Gwennec grunted in agreement, rubbing his wrists.

“But what happened then?” prompted Hassan.

“She bound me with her own little hands,” said Gwennec, and laughed strangely, as though to mask pain. “I didn’t move or protest. The general and the guards, none of ’em said anything. It was as if we were all transfixed. She said my faith was lacking and that I wasn’t to be trusted. Said she was taking me under guard for my own good. Then the general ordered his men to ready themselves and mount, and they threw me onto the back of this nag here. The rest you already know.”

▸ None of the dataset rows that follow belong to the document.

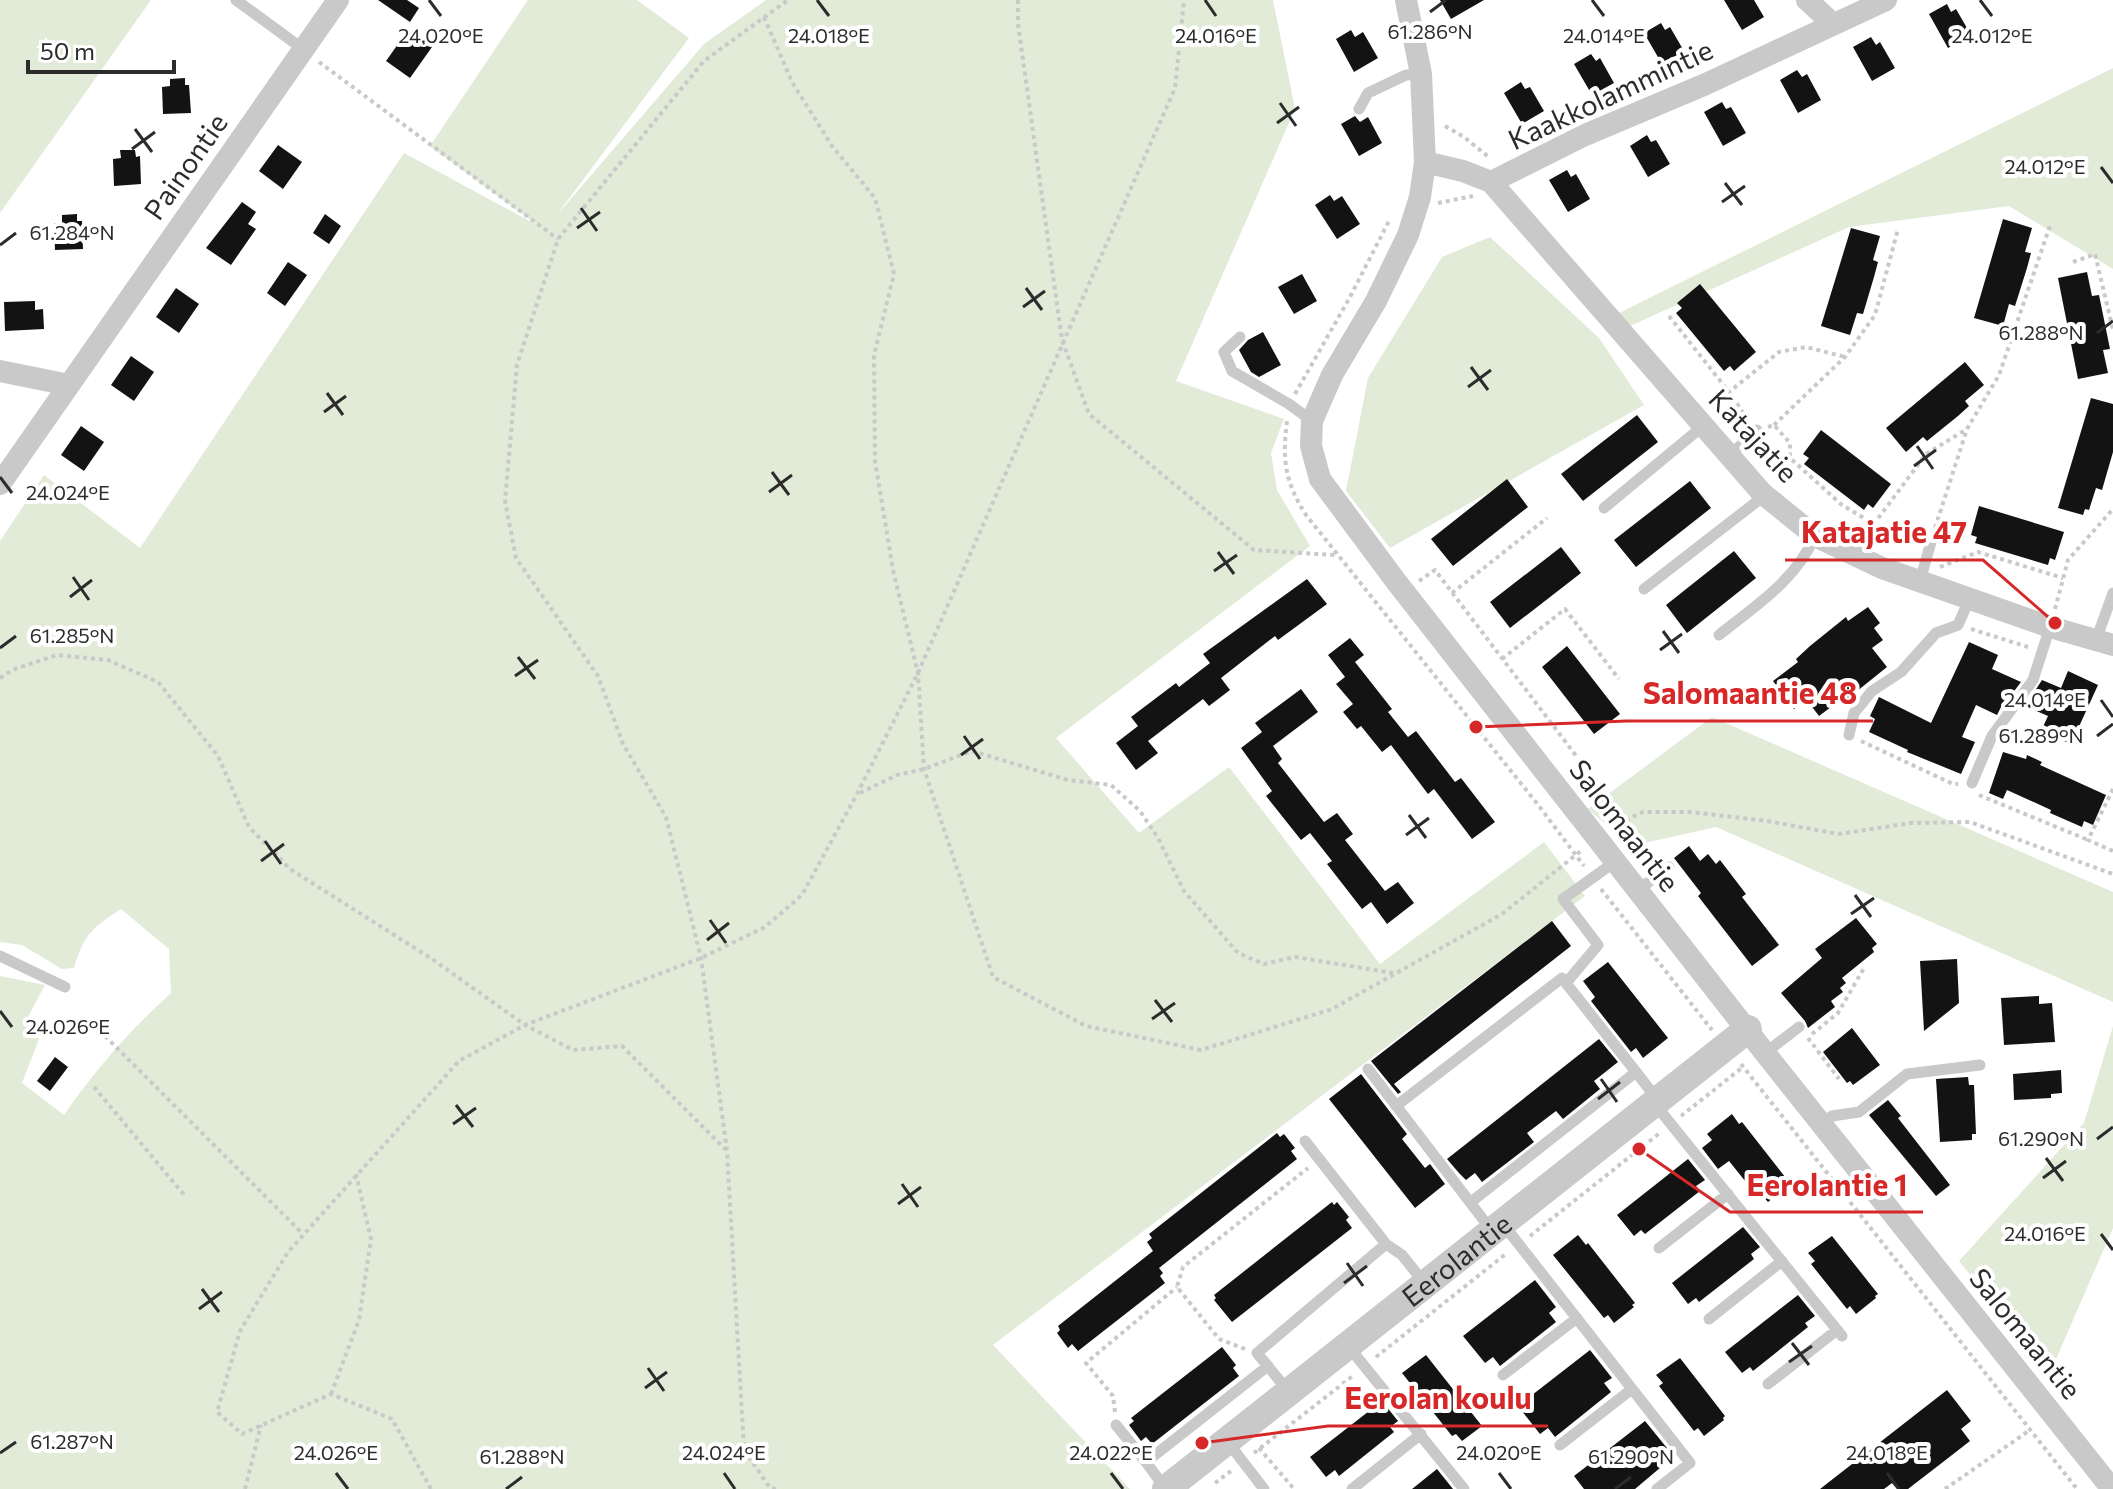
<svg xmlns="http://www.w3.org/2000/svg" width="2113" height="1489" font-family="Commissioner,sans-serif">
<rect width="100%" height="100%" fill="#fff"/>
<path fill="#e1ebd8" d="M0 0H151L0 213Z
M528 0H637L689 38 556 216 704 44 766 0H1273L1295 109 1176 381 1284 419 1271 453 1277 490 1310 546 1056 738 1139 833 1229 767 1380 964 1544 842 1585 896 993 1345 1130 1489H0V976L45 985 29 1015 39 1039 22 1083 64 1115C95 1070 130 1030 171 993L169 949 121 909C92 928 84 934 74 968L62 969 22 945 0 942V541L44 475 140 548 404 153 537 225 430 146Z
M2113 68V269L2009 206 1849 227 1619 331 1609 318Z
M1490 237 1599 338 1644 405 1390 548 1346 491 1368 378 1442 257Z
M1712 717 2113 892V1002L1716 827 1631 846 1588 809Z
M2113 1026V1228L2050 1373 1959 1261 2084 1123Z"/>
<path fill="#131313" d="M378 0H407L419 8 410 22Z
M1440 0H1484L1451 19Z
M1724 0H1754L1764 17 1742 30Z
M1947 4 1951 12 1956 9 1971 35 1948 48 1929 14Z
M1661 23 1665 30 1670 27 1684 51 1662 64 1644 33Z
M408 30 432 47 410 78 386 61Z
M1351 30 1355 37 1363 32 1378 58 1354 72 1336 39Z
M1871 37 1876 45 1880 42 1895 68 1872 81 1853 47Z
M1591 54 1596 61 1600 58 1614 83 1592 95 1574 64Z
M1797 70 1802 77 1807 74 1821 100 1798 113 1780 80Z
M185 78V85H189L191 113 163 114 162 87 170 86V79Z
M1521 82 1525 89 1530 87 1544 111 1522 124 1504 93Z
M1722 102 1726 109 1731 107 1746 133 1723 146 1704 112Z
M1355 116 1360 122 1368 117 1382 143 1359 156 1341 124Z
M1647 135 1651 142 1656 140 1670 164 1648 177 1630 146Z
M278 145 302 162 283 189 259 171Z
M120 150H135L136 157 140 156 141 184 114 186 113 159 121 158Z
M1567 170 1571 177 1576 174 1590 199 1568 212 1549 180Z
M1330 195 1334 201 1342 196 1360 224 1337 239 1315 205Z
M242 202 256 212 248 224 256 229 231 265 206 248Z
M77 214V221H82L83 249 55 250 54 223H62V215Z
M325 214 341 226 329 244 313 233Z
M2003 219 2032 228 2025 252 2031 253 2027 268 2015 306 2009 304 2003 326 1974 318Z
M1851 228 1880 236 1873 260 1878 262 1874 277 1863 314 1857 313 1850 335 1821 326Z
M288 262 307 275 285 306 267 293Z
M2087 272 2092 296 2099 295 2110 349 2103 350 2108 373 2078 379 2058 278Z
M1302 274 1317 301 1294 314 1278 287Z
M1700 284 1756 352 1734 371 1730 366 1724 371 1676 313 1682 308 1677 303Z
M176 288 199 304 179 333 156 317Z
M35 301V310L43 309 44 329 5 331 4 302Z
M1263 332 1281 365 1259 377 1251 372 1239 350 1248 340Z
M131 356 154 372 134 401 111 385Z
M1965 362 1984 385 1965 401 1969 406 1958 416 1927 441 1923 437 1906 452 1886 428Z
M2091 398 2113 404V452L2102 490 2096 488 2089 510 2085 509 2083 515 2058 508Z
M1637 415 1658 442 1583 501 1561 474Z
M81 426 104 442 84 471 61 455Z
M1821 430 1891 484 1873 508 1868 504 1864 510 1804 464 1809 458 1803 454Z
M1507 479 1528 507 1453 566 1431 539Z
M1690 481 1711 508 1636 567 1614 540Z
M1979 506 2064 532 2055 560 2050 558 2048 565 1975 543 1977 537 1971 535Z
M1561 547 1581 573 1510 628 1490 602Z
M1734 551 1756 578 1687 633 1666 605Z
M1307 579 1327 604 1278 640 1275 636 1221 678 1230 690 1209 706 1203 699 1148 741 1158 753 1136 770 1116 743 1138 726 1131 717 1176 683 1179 687 1210 663 1203 654Z
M1868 607 1880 623 1874 628 1883 640 1872 648 1887 667 1841 704 1839 701 1819 716 1806 699 1794 709 1773 681 1798 662 1796 659 1810 646 1846 617 1848 621Z
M1350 638 1364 655 1355 662 1392 709 1388 712 1408 737 1416 731 1455 782 1461 778 1495 822 1472 839 1434 789 1428 794 1391 745 1382 752 1361 726 1357 729 1343 712 1353 704 1336 684 1345 677 1328 655Z
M1969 642 1998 655 1992 669 2021 682 2009 698 2006 697 1997 715 1976 705 1962 737 1975 742 1961 774 1907 752 1908 750 1869 732 1875 719 1870 716 1879 697 1931 723Z
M1567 646 1620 714 1594 734 1542 667Z
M2068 671 2098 685 2071 744 2041 731 2048 716 2025 706 2042 680 2061 688Z
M1301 689 1318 712 1273 746 1282 759 1278 763 1324 822 1337 813 1353 834 1345 840 1385 891 1398 882 1414 903 1387 924 1371 902 1362 909 1327 864 1332 861 1310 833 1301 840 1266 796 1272 791 1241 748 1262 732 1255 723Z
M2003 752 2026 759 2027 755 2042 762 2040 765 2106 795 2093 825 2084 821 2082 827 2050 813 2051 810 2007 790 2003 799 1989 793Z
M1689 846 1700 861 1708 854 1716 864 1720 860 1746 894 1742 897 1779 945 1752 966 1698 896 1701 893 1674 858Z
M1856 918 1877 944 1872 948 1874 952 1842 978 1846 983 1840 988 1843 992 1831 1001 1835 1007 1808 1028 1805 1021 1781 993 1822 958 1815 949Z
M1552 921 1571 946 1394 1084 1401 1092 1398 1094 1371 1061Z
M1957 959 1959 1003 1924 1031 1920 961Z
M1608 962 1668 1038 1643 1058 1636 1048 1631 1052 1591 1001 1595 997 1583 981Z
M2039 996V1004L2052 1003 2055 1042 2004 1045 2001 998Z
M1852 1028 1880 1065 1853 1085 1850 1081 1847 1083 1823 1052Z
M1599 1039 1618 1062 1594 1081 1600 1089 1563 1119 1556 1111 1527 1133 1534 1142 1482 1182 1475 1173 1466 1180 1459 1173 1447 1159Z
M55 1057 68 1067 50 1091 37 1081Z
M2061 1070 2062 1093 2051 1094V1098L2014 1100 2013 1074Z
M1361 1074 1407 1134 1402 1139 1425 1168 1430 1164 1445 1184 1415 1208 1329 1099Z
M1968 1077 1969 1085H1974L1976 1134H1972V1140L1940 1142 1936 1079Z
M1888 1100 1901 1116 1898 1118 1950 1185 1936 1196 1869 1115Z
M1732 1114 1739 1124 1742 1122 1789 1182 1788 1186 1768 1202 1761 1194 1758 1197 1729 1161 1718 1169 1702 1148 1712 1140 1707 1134Z
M1277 1133 1280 1137 1284 1134 1295 1148 1291 1151 1297 1159 1159 1268 1163 1273 1160 1276 1165 1283 1078 1351 1072 1344 1068 1348 1057 1333 1060 1330 1058 1326 1153 1251 1147 1242 1152 1238 1149 1234Z
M1688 1159 1705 1180 1696 1186 1700 1191 1645 1234 1641 1230 1634 1236 1617 1215Z
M1332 1202 1334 1205 1337 1202 1349 1217 1346 1220 1352 1228 1232 1322 1214 1300 1216 1298 1214 1295Z
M1743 1227 1760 1247 1751 1254 1754 1259 1699 1302 1696 1298 1688 1304 1672 1283Z
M1578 1235 1586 1245 1588 1243 1635 1303 1632 1305 1634 1307 1614 1323 1608 1315 1604 1318 1553 1255Z
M1832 1236 1878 1294 1875 1296 1876 1298 1856 1314 1850 1306 1847 1309 1811 1264 1815 1261 1808 1253Z
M1535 1280 1556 1307 1549 1313 1556 1322 1500 1366 1493 1357 1485 1363 1463 1336Z
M1798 1295 1815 1316 1805 1323 1808 1327 1753 1371 1750 1367 1742 1373 1725 1352Z
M1222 1347 1236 1365 1233 1368 1239 1376 1152 1444 1146 1437 1141 1441 1129 1425 1134 1421 1131 1418Z
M1590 1350 1612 1378 1604 1383 1611 1392 1555 1437 1548 1428 1540 1434 1518 1406Z
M1426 1355 1482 1426 1462 1441 1456 1434 1452 1436 1402 1373Z
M1680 1358 1725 1416 1723 1418 1724 1420 1704 1436 1698 1428 1694 1431 1659 1386 1663 1383 1656 1375Z
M1947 1390 1971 1421 1961 1429 1970 1441 1943 1462 1908 1489H1897L1892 1483 1884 1489H1820Z
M1382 1401 1398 1421 1390 1427 1394 1432 1339 1476 1335 1470 1326 1477 1310 1457Z
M1645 1421 1667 1448 1660 1454 1667 1462 1635 1489H1584L1574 1476Z
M1437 1469 1453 1489H1412Z"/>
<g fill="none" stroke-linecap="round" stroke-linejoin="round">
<path stroke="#c9c9c9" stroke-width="4" stroke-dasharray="4 4" stroke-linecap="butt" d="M1018 0V24L1062 340 1089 414 1254 550 1336 555
M764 17 792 82 832 146 875 198 894 274 874 355 875 461 893 570 918 673 924 769 993 977 1086 1026 1201 1050 1332 1009 1502 914 1582 850
M319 62 558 239
M1445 126 1464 137 1490 158
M1438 203 1473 196
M2073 262 2095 254 2113 330
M1669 316 1729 392
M1295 394 1350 297 1390 219
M1748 420 1729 392 1779 352 1806 347 1845 357
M1287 421C1282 460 1285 482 1306 515L1539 806 1584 866
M1774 425 1845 357 1875 315 1898 229
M1768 427 1774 425 1790 443V458L1842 505 1874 524 1926 454 1967 429
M1935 528 1967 429 1999 375 2051 223
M1940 567 1978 552 2063 578
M1419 581 1435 570 1577 757
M1452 593 1547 518
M2055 609 2068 560 2113 509
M1971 629 2028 647
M1502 659 1565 609 1619 679
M0 678 12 670 57 655 108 660 158 682 218 756 249 827 290 869 432 959 525 1025 573 1050 622 1046 725 1149
M1861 741 1953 784H1958
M2113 789 2088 840 2113 851
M860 793 897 775 924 769 972 751 1068 780 1111 785 1140 811 1158 838 1184 891 1238 953 1264 964 1295 957 1393 973
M1979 795 2088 840
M1611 827 1643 812H1690L1767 821 1839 834 1911 823 1970 822 2113 874
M1601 889 1712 1030
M1812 1034 1838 1013 1864 968
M105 1036 303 1234
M1808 1038 1839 1079
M1741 1064 2077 1489
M94 1087 185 1196
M1681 1116 1743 1067
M1530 1236 1661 1132
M1245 1349 1219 1339 1177 1287 1183 1267 1308 1168
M1376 1357 1507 1253
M331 1394 359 1320 371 1239 356 1174
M1115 1412 1113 1396 1086 1363 1177 1287
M1259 1448 1294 1489
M1254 1453 1354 1375
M1215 1483 1231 1471
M245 1489 261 1425
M431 1489 392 1419 331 1394 242 1434 217 1412 240 1331 288 1252 459 1061 525 1025 701 958 765 927 802 895 857 794 918 673 1175 88 1184 0
M776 1489 770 1488 744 1450 727 1151 701 958 666 817 623 744 598 676 516 558 505 501 517 365 558 239 704 61 788 0
M1945 1489 2030 1430"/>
<path stroke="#c9c9c9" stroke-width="11" d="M236 0 303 49
M1359 109 1368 93 1406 75 1421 74
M1240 337 1224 352 1232 371 1289 404 1312 421
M1729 456 1757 430
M1604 508 1703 426
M1920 581 1931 542
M1644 589 1755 503 1762 493
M1719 635C1755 606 1796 580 1815 536
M2096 640 2113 593
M1849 735 1854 713 1872 691 1901 672 1936 633 1958 625 1965 609 1966 597
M1972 783 1992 736 2033 680 2050 627
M1638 890 1669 867
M0 956 65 987
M1566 983 1598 945 1563 899 1616 861
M1765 1053 1799 1027
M1368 1069 1492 1231
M1636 1072 1657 1099
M1654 1103 1842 1336
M1396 1106 1562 978 1636 1072 1471 1202
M1821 1124 1832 1116 1859 1112 1907 1074 1980 1065
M1305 1141 1386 1244 1402 1255 1425 1284
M1503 1224 1690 1463 1657 1489
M1659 1248 1728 1194
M1709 1319 1782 1261
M1348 1346 1464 1489
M1503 1375 1577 1318
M1768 1384 1837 1330
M1289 1392 1257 1353 1386 1244
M1116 1425 1146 1462
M1227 1441 1264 1489
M1560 1445 1632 1389
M1165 1488 1146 1462 1268 1366
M1352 1489 1421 1434"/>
<path stroke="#c9c9c9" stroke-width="22" d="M1406 0 1421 74 1425 162 1420 197 1408 235 1376 301 1332 375 1312 421 1311 446 1320 479 1395 580 1765 1053 2112 1489
M1807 0 1832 23
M1425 162 1463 171 1491 182 1762 493 1815 536 1882 568 2050 627 2113 645
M1491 182 1585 135 1706 84 1886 0
M0 371 69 385
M0 484 338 0"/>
<path stroke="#c9c9c9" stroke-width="28" id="s1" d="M1166 1489 1748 1029"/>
</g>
<path fill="none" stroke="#2c2c2c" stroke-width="3" d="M429 0 441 16M817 0 829 16M1205 0 1216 16M1592 0 1604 16M1980 0 1992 16M1430 12 1446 0M1280 103 1296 126M1277 123 1299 107M135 129 152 152M132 149 155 132M2101 167 2113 183M1725 183 1742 205M1722 202 1745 186M581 208 597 231M577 228 600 212M0 245 16 233M1026 288 1042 310M1023 307 1045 291M2097 333 2113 321M1471 367 1488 390M1468 387 1491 370M327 393 343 415M324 412 346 396M1917 446 1933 469M1914 466 1936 450M772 472 789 495M0 477 12 493M769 492 792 475M1218 552 1234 574M1214 571 1237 555M73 577 89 600M70 597 92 580M1663 631 1679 653M0 648 16 636M1660 650 1682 634M518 657 535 679M515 676 538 660M2101 700 2113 717M964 736 980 759M2097 736 2113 724M961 755 983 739M1409 815 1426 838M1406 835 1429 818M265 841 281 864M261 861 284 844M1855 895 1871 917M1851 914 1874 898M710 920 726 943M707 940 729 923M1155 1000 1172 1022M0 1011 12 1027M1152 1019 1175 1003M1601 1079 1617 1102M1598 1099 1620 1082M456 1105 473 1127M453 1124 476 1108M2097 1139 2113 1127M2046 1158 2063 1181M2043 1178 2066 1161M902 1184 918 1207M898 1204 921 1187M2101 1234 2113 1250M1347 1263 1363 1286M1344 1283 1367 1266M202 1289 219 1312M199 1309 222 1292M1792 1343 1809 1365M1789 1362 1812 1346M648 1368 664 1391M645 1388 667 1372M0 1453 16 1442M336 1473 348 1489M724 1473 735 1489M1111 1473 1123 1489M1499 1473 1511 1489M1887 1473 1899 1489M506 1489 522 1477M1615 1489 1631 1477"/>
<g text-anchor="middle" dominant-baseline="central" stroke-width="8" stroke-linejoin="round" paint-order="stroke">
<g font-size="28" fill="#2c2c2c" stroke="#fff">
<text transform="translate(1610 94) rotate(-25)">Kaakkolammintie</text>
<text transform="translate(185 166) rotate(-55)">Painontie</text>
<text transform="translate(1754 435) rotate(47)">Katajatie</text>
<text transform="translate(1625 825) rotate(52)">Salomaantie</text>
<text stroke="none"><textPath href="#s1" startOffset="370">Eerolantie</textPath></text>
<text transform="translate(2026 1333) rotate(51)">Salomaantie</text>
</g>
</g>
<g font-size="20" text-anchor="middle" fill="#2c2c2c" stroke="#fff" stroke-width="8" stroke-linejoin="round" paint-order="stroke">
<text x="1430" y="39">61.286°N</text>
<text x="441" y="43">24.020°E</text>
<text x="829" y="43">24.018°E</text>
<text x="1216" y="43">24.016°E</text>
<text x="1604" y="43">24.014°E</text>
<text x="1992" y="43">24.012°E</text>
<text x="2045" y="174">24.012°E</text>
<text x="72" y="240">61.284°N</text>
<text x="2041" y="340">61.288°N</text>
<text x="68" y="500">24.024°E</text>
<text x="72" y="643">61.285°N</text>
<text x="2045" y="707">24.014°E</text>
<text x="2041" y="743">61.289°N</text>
<text x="68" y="1034">24.026°E</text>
<text x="2041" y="1146">61.290°N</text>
<text x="2045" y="1241">24.016°E</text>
<text x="72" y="1449">61.287°N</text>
<text x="336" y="1460">24.026°E</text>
<text x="724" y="1460">24.024°E</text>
<text x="1111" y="1460">24.022°E</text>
<text x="1499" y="1460">24.020°E</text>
<text x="1887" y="1460">24.018°E</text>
<text x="522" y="1464">61.288°N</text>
<text x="1631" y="1464">61.290°N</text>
</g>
<path fill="none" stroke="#d62828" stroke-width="3" d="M2055 623L1983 560H1785M1476 727L1627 721H1873M1639 1149L1730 1212H1923M1202 1443L1328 1426H1548"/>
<g fill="#d62828" stroke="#fff" stroke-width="3">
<circle cx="2055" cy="623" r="8"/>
<circle cx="1476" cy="727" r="8"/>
<circle cx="1639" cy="1149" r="8"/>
<circle cx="1202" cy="1443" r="8"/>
</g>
<g font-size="30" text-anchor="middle" font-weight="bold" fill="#d62828" stroke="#fff" stroke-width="8" stroke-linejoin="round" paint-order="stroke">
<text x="1884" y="543">Katajatie 47</text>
<text x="1750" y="704">Salomaantie 48</text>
<text x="1827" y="1196">Eerolantie 1</text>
<text x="1438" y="1409">Eerolan koulu</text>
</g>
<path d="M28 60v12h146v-12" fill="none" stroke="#2c2c2c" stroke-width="4"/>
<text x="40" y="60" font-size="24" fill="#2c2c2c" stroke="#ffffff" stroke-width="6" paint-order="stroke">50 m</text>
</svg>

The monk’s rough, guileless face went still. He watched Fatima intently, as though awaiting her judgment. Fatima reached out to touch the bruising on his wrists. He let her. She could feel his expression change with the pressure of her fingertips, though she was looking at his wounds and not at his face, and she smiled, for he was a man after all. Gwennec shook himself and drew away. He pulled his cowl up against the persistent breeze and leaned against the railing to look past the stern at the lacy, white-foam wake they left behind them.